L’article 37 n’est pas une simple clause administrative : il marque la volonté de la Ve République de rompre avec l’inflation des lois qui avait paralysé la IVe République. Le domaine réglementaire y gagne en consistance, face à un Parlement auparavant omniprésent. La Constitution a voulu clarifier les rôles : tout ce qui n’est pas défini comme relevant de la loi reste entre les mains du gouvernement. Conseil constitutionnel et Conseil d’État surveillent ce partage, ajustant la ligne au fil des contentieux.
Un mécanisme spécifique, souvent méconnu, vient garantir cette répartition : la procédure de déclassement. Si une règle votée par le Parlement aurait dû relever du règlement, le gouvernement peut, après consultation du Conseil d’État, demander son transfert dans le champ réglementaire. Cette possibilité limite l’engorgement législatif et évite que le Parlement ne soit submergé par des sujets de moindre portée.
Pour mieux comprendre ce rééquilibrage, il faut regarder les effets concrets :
- Assemblées parlementaires : elles recentrent leur activité sur les questions fondamentales, laissant les détails réglementaires au gouvernement.

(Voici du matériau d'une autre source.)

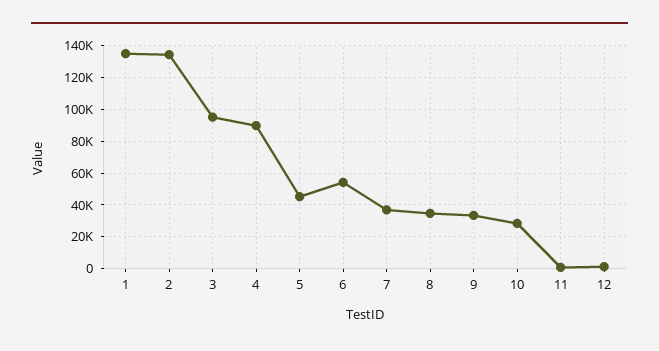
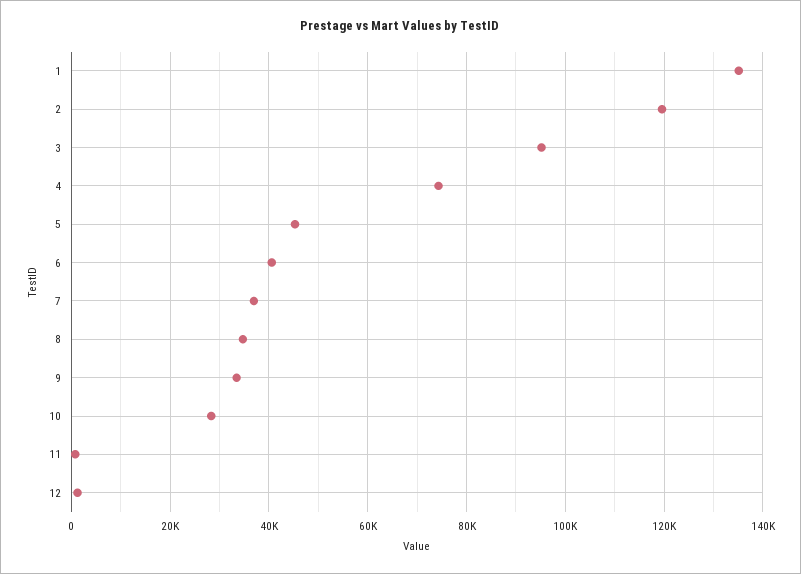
2: 135000 -> 120000
4: 90000 -> 74000
6: 55000 -> 40000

- Gouvernement : il retrouve la capacité d’agir rapidement, de fixer ou modifier les règles sans attendre un débat parlementaire.
- Conseil constitutionnel : il veille à la stricte application de la Constitution, arbitre ultime des conflits de compétence.
L’article 37 agit ainsi comme un rempart contre la prolifération de lois inutiles et protège la souplesse du règlement. Le Président de la République et le gouvernement s’appuient sur ces outils pour préserver l’équilibre institutionnel, sans jamais affaiblir les principes fondamentaux posés par la loi ou par la jurisprudence constitutionnelle.
Les implications concrètes pour le citoyen et les acteurs publics
L’article 37-1 introduit un levier d’innovation peu connu : l’expérimentation normative. Ce dispositif autorise l’administration et les collectivités territoriales à déroger, pour une durée limitée, à certaines règles fixées par la loi ou le règlement. Par exemple, une région peut tester une nouvelle organisation du service public avant qu’elle soit éventuellement étendue à tout le pays. Cette capacité à expérimenter permet d’ajuster plus vite les politiques publiques, qu’il s’agisse du financement de la sécurité sociale ou de l’aménagement local.
Le principe d’égalité devant la loi demeure au cœur du système français. Pourtant, avec l’article 37-1, l’égalité n’exclut plus entièrement la diversité : les expérimentations sont permises, sous réserve qu’elles respectent les garanties fondamentales reconnues à chaque citoyen. Ce point, régulièrement débattu, occupe une place centrale dans les préoccupations des élus et des juristes, qui cherchent à concilier innovation et sécurité juridique.
Voici quelques conséquences concrètes de cette dynamique :
- Les collectivités territoriales disposent désormais d’une marge d’action plus large, pouvant adapter les normes à leurs besoins spécifiques. Ce mécanisme se révèle particulièrement utile dans les départements et régions d’outre-mer, confrontés à des réalités différentes de la métropole.
- Les citoyens bénéficient de droits protégés par la Déclaration des droits de l’homme, tout en participant, ponctuellement, à des dispositifs expérimentaux, toujours sous le contrôle vigilant des juridictions.
L’avis du Conseil d’État et la vigilance du Conseil constitutionnel restent des garanties incontournables pour s’assurer que toute expérimentation reste compatible avec les principes de la Constitution. À chaque nouvelle initiative, la tension entre adaptation et respect des droits fondamentaux s’invite dans le débat. L’article 37, discret mais décisif, continue ainsi de dessiner les contours de la vie démocratique française, à la croisée de la tradition et de l’innovation.